Migoya said she didn’t anticipate a further update from the bureau.

Similar threats were received in Alamosa, Aspen, Aurora, Boulder, Brighton, Brush, Canon City, Englewood, Estes Park, Glenwood Springs, Gilpin County and Littleton, according to the Denver Post. At various schools, students went into lockdown, but no injuries have been reported across the state.

In a news conference on Wednesday outside of Boulder High School, Boulder Police Chief Maris Herold said a 911 call included a caller saying they were armed and firing shots, with gunfire being heard in the background, according to Denver Post reporting. Herold referred to the call as “very scary.”

Swatting, or issuing a hoax threat is a federal crime and can lead to jail time of up to five years in federal prison, as well as potential state and local charges.

The Douglas County Sheriff’s Office reported similar swatting calls on Tuesday, Feb. 21, though none turned out to be valid, according to KQEN News.
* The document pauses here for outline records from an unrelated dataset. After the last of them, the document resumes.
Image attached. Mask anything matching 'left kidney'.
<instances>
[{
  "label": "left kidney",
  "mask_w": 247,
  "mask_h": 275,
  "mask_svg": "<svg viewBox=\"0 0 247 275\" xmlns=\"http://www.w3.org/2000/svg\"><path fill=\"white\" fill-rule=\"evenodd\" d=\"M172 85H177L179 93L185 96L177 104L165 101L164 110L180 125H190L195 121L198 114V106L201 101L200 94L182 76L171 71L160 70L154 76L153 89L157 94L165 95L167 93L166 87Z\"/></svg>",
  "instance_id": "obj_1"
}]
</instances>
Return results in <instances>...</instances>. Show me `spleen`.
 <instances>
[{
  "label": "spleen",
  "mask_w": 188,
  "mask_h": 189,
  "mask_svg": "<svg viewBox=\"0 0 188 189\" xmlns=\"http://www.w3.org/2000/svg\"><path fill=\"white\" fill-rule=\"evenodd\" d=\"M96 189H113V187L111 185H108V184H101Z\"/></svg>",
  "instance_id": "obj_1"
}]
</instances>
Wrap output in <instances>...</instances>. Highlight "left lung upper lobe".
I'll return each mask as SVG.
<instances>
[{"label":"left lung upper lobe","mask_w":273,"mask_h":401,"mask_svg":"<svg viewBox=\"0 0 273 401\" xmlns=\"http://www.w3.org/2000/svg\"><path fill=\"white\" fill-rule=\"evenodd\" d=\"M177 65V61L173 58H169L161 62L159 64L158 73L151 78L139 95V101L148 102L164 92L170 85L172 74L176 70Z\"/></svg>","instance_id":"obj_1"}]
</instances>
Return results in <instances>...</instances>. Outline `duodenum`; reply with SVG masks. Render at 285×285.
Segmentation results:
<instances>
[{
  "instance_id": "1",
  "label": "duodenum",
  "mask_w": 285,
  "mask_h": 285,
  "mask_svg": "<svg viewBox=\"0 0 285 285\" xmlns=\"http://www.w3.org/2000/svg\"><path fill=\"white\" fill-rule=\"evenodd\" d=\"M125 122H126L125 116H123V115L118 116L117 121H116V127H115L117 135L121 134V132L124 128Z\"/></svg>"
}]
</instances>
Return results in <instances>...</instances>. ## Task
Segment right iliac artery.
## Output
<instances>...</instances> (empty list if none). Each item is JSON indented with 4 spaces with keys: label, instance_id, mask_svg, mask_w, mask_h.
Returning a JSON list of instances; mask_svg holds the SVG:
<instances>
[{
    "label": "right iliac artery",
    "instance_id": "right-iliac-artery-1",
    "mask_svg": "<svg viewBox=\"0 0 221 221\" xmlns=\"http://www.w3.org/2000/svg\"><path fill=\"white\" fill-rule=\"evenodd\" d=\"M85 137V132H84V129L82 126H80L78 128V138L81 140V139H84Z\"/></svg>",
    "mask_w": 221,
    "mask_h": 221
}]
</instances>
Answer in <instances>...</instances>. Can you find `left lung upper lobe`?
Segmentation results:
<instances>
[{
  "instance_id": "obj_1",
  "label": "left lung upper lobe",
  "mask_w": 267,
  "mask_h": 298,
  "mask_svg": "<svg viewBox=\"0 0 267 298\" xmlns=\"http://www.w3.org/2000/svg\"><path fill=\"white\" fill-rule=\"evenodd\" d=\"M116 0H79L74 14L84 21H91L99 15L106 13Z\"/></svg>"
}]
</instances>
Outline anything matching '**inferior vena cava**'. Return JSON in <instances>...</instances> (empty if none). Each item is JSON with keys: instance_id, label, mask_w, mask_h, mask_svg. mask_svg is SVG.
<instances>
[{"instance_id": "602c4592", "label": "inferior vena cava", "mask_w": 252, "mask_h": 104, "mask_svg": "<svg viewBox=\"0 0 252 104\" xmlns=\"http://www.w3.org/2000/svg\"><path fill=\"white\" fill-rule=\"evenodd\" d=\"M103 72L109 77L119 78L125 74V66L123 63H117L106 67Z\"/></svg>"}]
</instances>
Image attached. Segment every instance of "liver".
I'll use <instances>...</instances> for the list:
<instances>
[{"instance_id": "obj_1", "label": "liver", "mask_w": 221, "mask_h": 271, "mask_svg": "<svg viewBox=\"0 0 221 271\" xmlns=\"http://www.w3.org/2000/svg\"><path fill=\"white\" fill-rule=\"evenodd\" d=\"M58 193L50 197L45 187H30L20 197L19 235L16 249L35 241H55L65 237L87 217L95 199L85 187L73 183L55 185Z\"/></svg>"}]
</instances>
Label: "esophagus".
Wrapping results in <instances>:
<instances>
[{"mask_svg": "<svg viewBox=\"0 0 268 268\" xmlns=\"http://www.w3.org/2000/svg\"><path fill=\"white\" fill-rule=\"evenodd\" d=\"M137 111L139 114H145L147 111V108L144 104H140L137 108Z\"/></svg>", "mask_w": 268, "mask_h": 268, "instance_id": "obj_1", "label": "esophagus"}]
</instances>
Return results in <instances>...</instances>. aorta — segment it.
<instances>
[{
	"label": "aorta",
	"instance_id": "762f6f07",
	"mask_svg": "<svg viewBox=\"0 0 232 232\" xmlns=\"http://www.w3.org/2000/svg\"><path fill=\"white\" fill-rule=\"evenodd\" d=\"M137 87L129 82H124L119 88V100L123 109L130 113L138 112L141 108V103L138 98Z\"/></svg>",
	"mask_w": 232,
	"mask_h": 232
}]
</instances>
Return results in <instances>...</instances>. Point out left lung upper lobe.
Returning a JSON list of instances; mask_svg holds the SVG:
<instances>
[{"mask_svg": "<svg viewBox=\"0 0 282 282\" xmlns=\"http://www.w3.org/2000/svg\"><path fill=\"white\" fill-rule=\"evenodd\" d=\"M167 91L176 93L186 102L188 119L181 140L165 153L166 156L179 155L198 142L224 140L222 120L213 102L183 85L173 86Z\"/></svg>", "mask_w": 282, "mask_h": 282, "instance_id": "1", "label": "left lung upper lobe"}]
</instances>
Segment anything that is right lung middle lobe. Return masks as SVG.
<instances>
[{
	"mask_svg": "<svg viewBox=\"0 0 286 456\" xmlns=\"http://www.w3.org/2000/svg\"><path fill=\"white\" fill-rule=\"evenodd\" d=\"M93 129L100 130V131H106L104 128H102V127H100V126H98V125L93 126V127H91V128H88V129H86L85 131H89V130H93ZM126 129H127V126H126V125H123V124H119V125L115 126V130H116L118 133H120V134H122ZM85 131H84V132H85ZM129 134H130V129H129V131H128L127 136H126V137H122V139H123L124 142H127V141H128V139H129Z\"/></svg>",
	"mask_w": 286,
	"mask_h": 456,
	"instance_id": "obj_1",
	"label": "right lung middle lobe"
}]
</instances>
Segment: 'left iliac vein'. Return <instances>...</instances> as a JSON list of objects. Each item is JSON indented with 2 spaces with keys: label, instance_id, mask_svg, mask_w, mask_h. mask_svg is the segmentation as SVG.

Similar reports caused lockdowns in Florida and Oregon on Tuesday, according to Wear News and Yak Tri News.

At least 13 schools in Massachusetts were targeted with swatting calls a week ago on Feb. 15, which was the third day in a row that schools in that state received these calls, according to Boston.com.

Noble said this is not the first time Steamboat Police have responded to similar swatting calls.

“The police department has responded to swatting calls throughout the years,” Noble said. “It’s not something we haven’t been exposed to in the past.”